“What would I be doing right now in some sister-life where I had stayed home?” Jenisha Watts, “I look at Breonna Taylor and see myself,” The Undefeated.com
Back when Jenisha Watts went to Bryan Station High School, they didn’t have a school newspaper. Still don’t, in fact. But she loved to read and she loved to write, a book lover in a family of athletes who figured out pretty early on that journalism would be her way out, out of her Winburn neighborhood, out of Lexington, a journey imagined by many high school students in small towns and accomplished by far fewer.
In her June essay on Breonna Taylor, Watts sees herself in the murdered woman, smart, Black, determined, and by merely better luck than Breonna had, alive. She wrote that essay for the Undefeated, the ESPN website where she worked until two weeks ago as culture editor. Today, she is a senior editor for special projects for The Atlantic, one of the oldest magazines in the U.S., and in recent years, one of the most dominant and influential in journalism.
At age 35, the Bryan Station graduate is at the top of the charts in a career she chose in high school, and in a phone interview just a week before she got married, she sounded even a little conflicted about her star status.

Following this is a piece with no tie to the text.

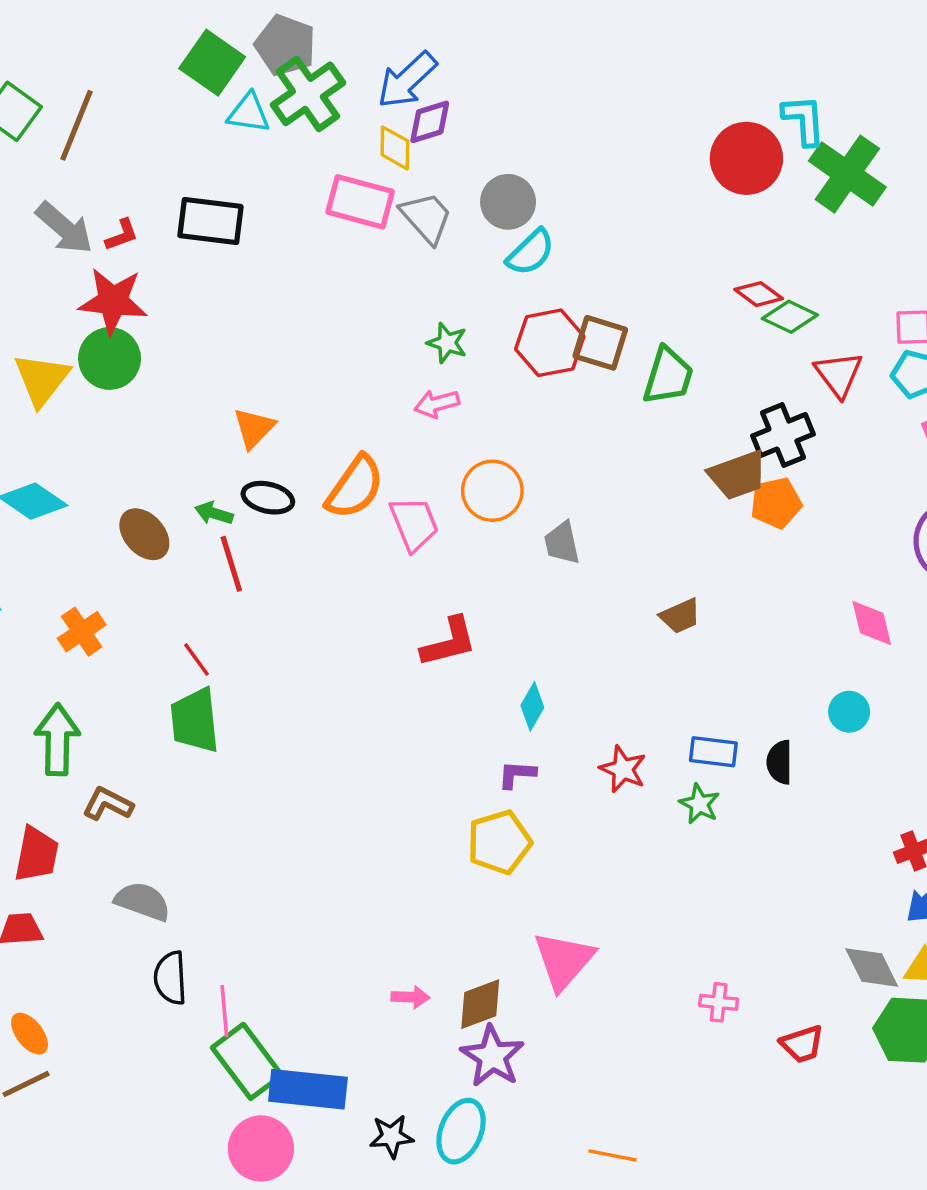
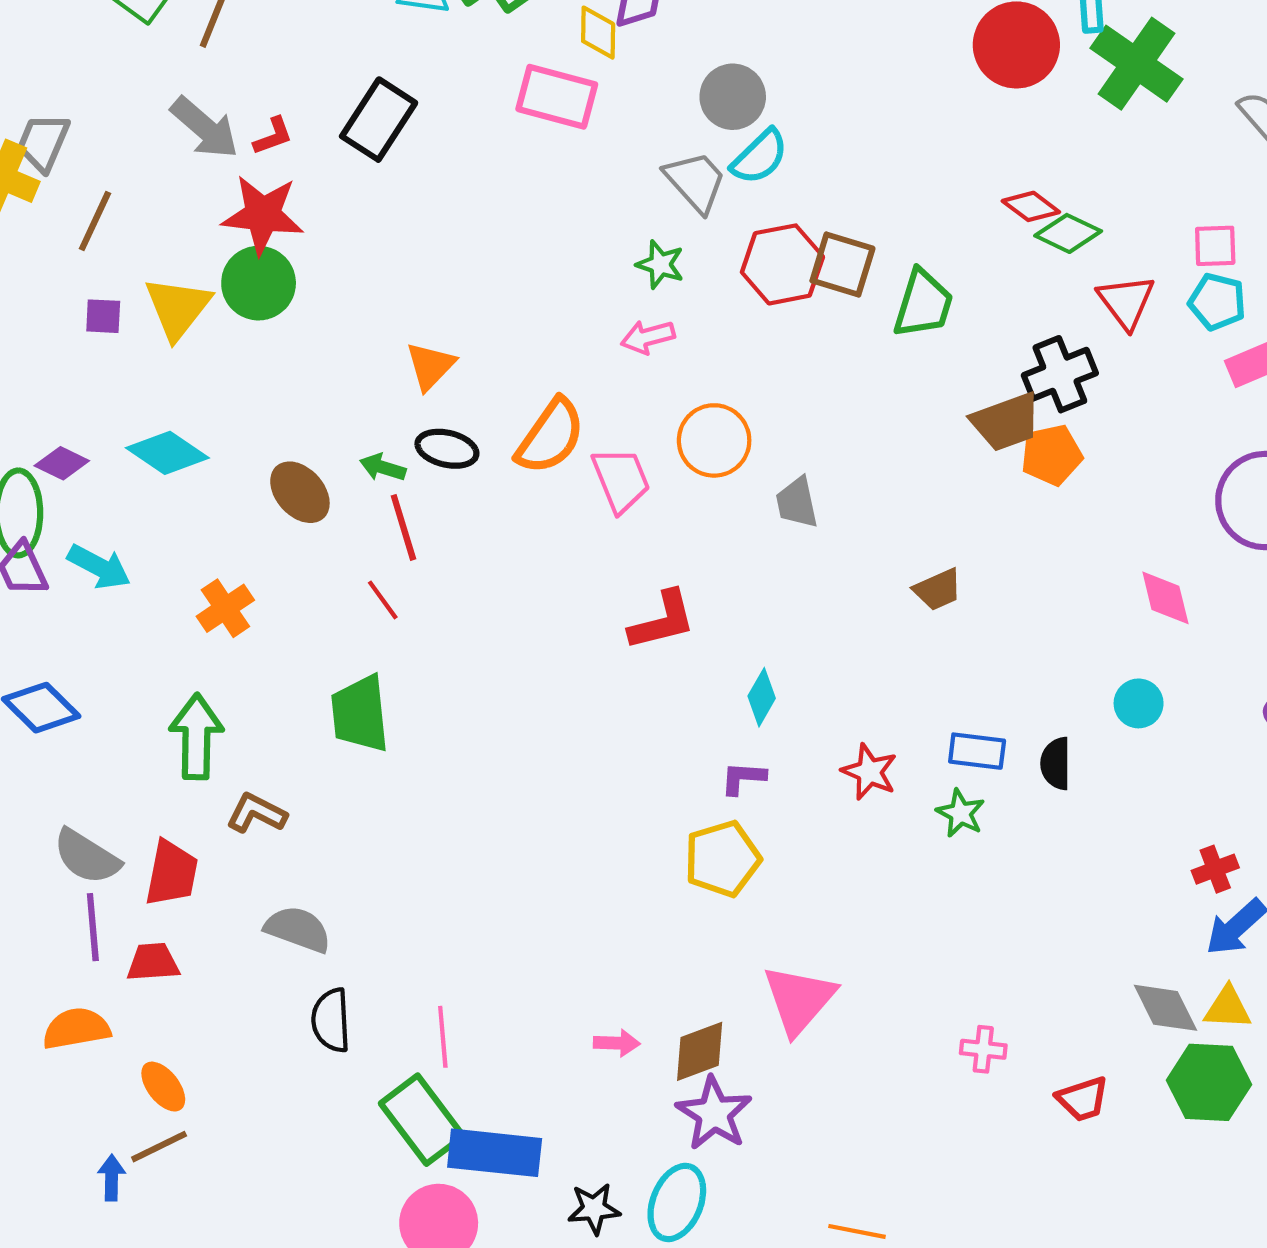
gray trapezoid: (426, 218) -> (695, 182), moved
black rectangle: (210, 221) -> (379, 120), turned -64
red line: (197, 660) -> (383, 600), moved
pink line: (224, 1011) -> (443, 1037), moved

“I think the thing is to keep having a heart in the right place, so you don’t become the story,” she said. “We do this because we want to celebrate stories, and not let it go to our heads.” But, she noted “it’s why I wanted to get into writing and editing — it’s liberating it is to be a black woman and shape how people view things.”
Because of a difficult home life, Watts mostly lived with her grandmother, Patricia Dishman, who emphasized education more than a life outside of Lexington. But for Watts the path was already clear.
“There was a spark about her,” said Regina Dills, who was a first year English teacher in 2001 when Watts took her class. She still teaches at the school. “She was a curious and driven about the world around her, but she was able to connect with people even when she was young.”
Watts went straight to the University of Kentucky to major in journalism. Although she didn’t feel particularly supported by the journalism department, she says, her ability to connect, to seek out the people who would help her, soon kicked in. She took a poetry class with Nikky Finney, who told her if she wanted to be a journalist, she had to read the works of Ida B. Wells, the 19th-century investigative journalist who battled sexism and racism even as she took on topics like lynching. She met UK law professor Melynda Price, who suggested books and articles, administrator Lisa Higgins-Hord, who helped her shape her public persona, early UK civil rights activists Bill Turner and Chester Grundy, who introduced her to more people in Lexington and beyond.
She even interned at the Herald-Leader. Her then-editor, Risa Richardson, recalled her being “so wide-eyed and inquisitive and hungry. She wanted to soak up all the information she could. She was willing to take any assignment.”
After graduation, her grandmother wanted her to stay on at the Herald-Leader and in Lexington, but Watts told her friends she was going to New York. An internship at Essence magazine turned into a freelance position, but the editors didn’t know she was still in Kentucky.
“They told me on a Wednesday I could start that Monday, so I bought a Greyhound ticket, packed three suitcases with a blow up mattress and my best outfits,” Watts said. “I was just thinking I’ll go to New York and stay for a month and then go back. The freelance gig kept extending … I never went home.”
Essence led to Time Inc. Books and People Magazine, then a stint at Columbia University to get her masters degree in journalism. She still remembers getting the acceptance letter, along with the bill for $1,000 to secure her place. “I was still a struggling journalist and I did not have the money, but my mentors gave me the money.”
She went to ESPN, then the Undefeated, and now the Atlantic. Oh, and she’s also working on a book, a biography of Charles Stevenson Wright, a Black novelist in New York. She just got married in Washington, D.C., where she now lives, last weekend.
Watts doesn’t get back to Lexington that much, but she understands that she’s a role model for other young Black women who want to make it as big as she has. A few days after we talked, she sent me an email because she couldn’t stop thinking about advice she would give.
“I’d also tell them that they ‘belong’ in any room and to borrow from Maya Angelou, ‘their crown has been bought and paid for,’” she wrote. “Don’t shrink. Have integrity and believe in you. Keep a tight circle who can always remind you who you are and why you are doing what you are doing. BECAUSE There will be a lot of days when you question yourself, wish you had a different family background and would likely threaten to quit … but those are the moments when you are really close to that thing you wanted and you realize why a positive tribe is a life line. Just keep reading, keep believing and keep working. I promise it will pay off. I promise. Because if a girl with a funny name from Kentucky can work at some of the best journalism publications… it’s so cliche … but it’s possible for you too.”